Hamburg. Elf sogenannte „Gefährder“ sollen sich derzeit in der Hansestadt aufhalten. Lückenlose Observation unmöglich

André Zand-Vakili

Der Generalbundesanwalt prüft Ermittlungen gegen mehrere Hamburger Dschihadisten. Wie aus der Senatsantwort auf eine Kleine Anfrage der linken Bürgerschaftsabgeordneten Cansu Özdemir hervorgeht, hat die Hamburger Staatsanwaltschaft vom 1. Januar 2015 bis 13. Dezember vergangenen Jahres 23 Verfahren der Bundesanwaltschaft zur Prüfung übergeben. Die Karlsruher Behörde zieht Fälle an sich, die von besonderer Bedeutung für die innere und äußere Sicherheit Deutschlands sind. Dabei handelt es sich um 21 Verfahren gegen Mitglieder der Terror-Miliz „Islamischer Staat“ (IS), eines gegen Mitglieder der salafistisch-dschihadistischen Terrororganisation Ahrar al-Sham und eines gegen Angehörige der Al-Nusra-Front, die den Al-Qaida-Terroristen nahesteht. An die Hamburger Generalstaatsanwaltschaft wurden aus Karlsruhe 13 Verfahren abgegeben, darunter neun gegen IS-Mitglieder.

Die salafistische Szene steht seit Monaten verstärkt im Fokus der Hamburger Behörden.

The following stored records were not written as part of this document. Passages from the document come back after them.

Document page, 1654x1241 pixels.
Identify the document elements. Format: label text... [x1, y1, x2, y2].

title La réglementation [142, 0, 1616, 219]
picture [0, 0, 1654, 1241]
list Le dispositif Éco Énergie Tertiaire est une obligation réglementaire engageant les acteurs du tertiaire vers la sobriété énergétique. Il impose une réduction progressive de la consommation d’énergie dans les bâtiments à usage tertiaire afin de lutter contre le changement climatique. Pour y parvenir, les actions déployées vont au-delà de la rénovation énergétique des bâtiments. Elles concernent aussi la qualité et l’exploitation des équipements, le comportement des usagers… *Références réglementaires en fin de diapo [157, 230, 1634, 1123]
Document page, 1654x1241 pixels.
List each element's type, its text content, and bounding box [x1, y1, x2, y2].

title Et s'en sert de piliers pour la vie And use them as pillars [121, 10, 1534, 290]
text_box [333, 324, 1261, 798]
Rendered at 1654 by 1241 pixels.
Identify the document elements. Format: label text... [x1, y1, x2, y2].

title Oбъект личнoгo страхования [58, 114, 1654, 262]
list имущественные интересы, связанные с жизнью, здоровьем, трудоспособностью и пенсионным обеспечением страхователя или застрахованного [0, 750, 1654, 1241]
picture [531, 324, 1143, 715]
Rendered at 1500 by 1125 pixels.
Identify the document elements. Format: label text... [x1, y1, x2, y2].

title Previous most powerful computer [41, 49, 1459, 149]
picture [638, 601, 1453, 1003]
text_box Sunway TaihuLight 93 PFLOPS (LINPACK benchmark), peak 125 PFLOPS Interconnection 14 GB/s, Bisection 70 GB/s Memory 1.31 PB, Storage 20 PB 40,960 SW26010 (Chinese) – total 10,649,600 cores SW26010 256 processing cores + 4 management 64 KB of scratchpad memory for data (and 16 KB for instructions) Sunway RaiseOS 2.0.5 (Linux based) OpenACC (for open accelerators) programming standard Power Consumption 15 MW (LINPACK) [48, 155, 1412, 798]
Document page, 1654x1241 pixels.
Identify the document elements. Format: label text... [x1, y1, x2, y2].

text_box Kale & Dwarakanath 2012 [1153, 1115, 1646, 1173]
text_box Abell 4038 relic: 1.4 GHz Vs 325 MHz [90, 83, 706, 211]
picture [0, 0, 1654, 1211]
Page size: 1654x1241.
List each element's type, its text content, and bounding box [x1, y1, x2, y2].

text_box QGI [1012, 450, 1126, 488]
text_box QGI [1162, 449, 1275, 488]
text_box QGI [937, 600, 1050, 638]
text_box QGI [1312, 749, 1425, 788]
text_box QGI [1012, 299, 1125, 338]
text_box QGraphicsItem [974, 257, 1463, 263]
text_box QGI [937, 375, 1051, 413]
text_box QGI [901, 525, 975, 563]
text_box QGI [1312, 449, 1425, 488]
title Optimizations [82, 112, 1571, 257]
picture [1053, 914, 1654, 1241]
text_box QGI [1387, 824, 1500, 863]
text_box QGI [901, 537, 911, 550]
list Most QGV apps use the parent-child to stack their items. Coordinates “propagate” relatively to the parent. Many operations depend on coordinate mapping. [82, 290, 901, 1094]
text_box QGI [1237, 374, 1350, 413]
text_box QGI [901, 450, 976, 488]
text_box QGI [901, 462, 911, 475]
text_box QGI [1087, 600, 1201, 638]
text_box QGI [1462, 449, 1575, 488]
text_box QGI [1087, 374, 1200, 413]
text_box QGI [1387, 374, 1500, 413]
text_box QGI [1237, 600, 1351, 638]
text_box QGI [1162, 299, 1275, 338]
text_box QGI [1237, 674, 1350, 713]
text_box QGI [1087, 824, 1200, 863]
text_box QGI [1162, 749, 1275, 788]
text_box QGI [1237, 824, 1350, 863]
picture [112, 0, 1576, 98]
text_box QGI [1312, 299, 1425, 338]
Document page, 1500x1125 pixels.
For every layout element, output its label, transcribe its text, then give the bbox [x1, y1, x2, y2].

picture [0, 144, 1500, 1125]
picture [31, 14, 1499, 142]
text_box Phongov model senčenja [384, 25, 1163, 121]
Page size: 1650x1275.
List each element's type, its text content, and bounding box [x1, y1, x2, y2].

Mitte November war bei einer Großrazzia die als Salafisten-Treffpunkt geltende Al-Taqwa-Moschee in Harburg durchsucht worden; bereits seit Mai hatte Hamburg mehrere Koranverteilungsaktionen verboten. Innensenator Andy Grote (SPD) kündigte zudem an, mögliche Gefährder – ihnen wird jederzeit eine schwere Straftat zugetraut – „genau im Auge zu behalten.“ Als Gefährder war auch Berlin-Attentäter Anis Amri eingestuft.

In Hamburg sind der Polizei derzeit 18 Gefährder aus der islamistischen Szene bekannt, nach Abendblatt-Informationen befinden sich aber nur elf in der Hansestadt. Allein um sie lückenlos zu observieren, wären 176 Polizisten nötig. „Wie personalintensiv so eine Observation ist, hat die Bewachung eines ehemaligen Sicherungsverwahrten gezeigt“, sagt ein Beamter. Der 54-Jährige war in Moorburg einquartiert und von 16 Polizisten auf Schritt und Tritt verfolgt worden. Eine verdeckte, vom Gefährder unbemerkte Observation würde noch einmal deutlich mehr Personal erfordern. „Das ist völlig illusorisch“, so der Beamte. So habe sich die Polizei nach dem Berliner Anschlag auf „Gefährderverbleibskontrollen“ beschränken müssen.

Im Zusammenhang mit dem IS-Terror musste sich vor dem Hamburger Staatsschutzsenat bisher nur der Bremer Salafist Harry S. (29) verantworten – und muss es vermutlich bald wieder. Er war im Juli wegen Mitgliedschaft in einer terroristischen Vereinigung zu drei Jahren Haft verurteilt worden. Die Bundesanwaltschaft hat nun jedoch neue Ermittlungen wegen Mordes in sechs Fällen und der Begehung von Kriegsverbrechen gegen ihn eingeleitet. Zuvor waren Videos aufgetaucht, die seine direkte Beteiligung an IS-Gräueltaten nahelegen.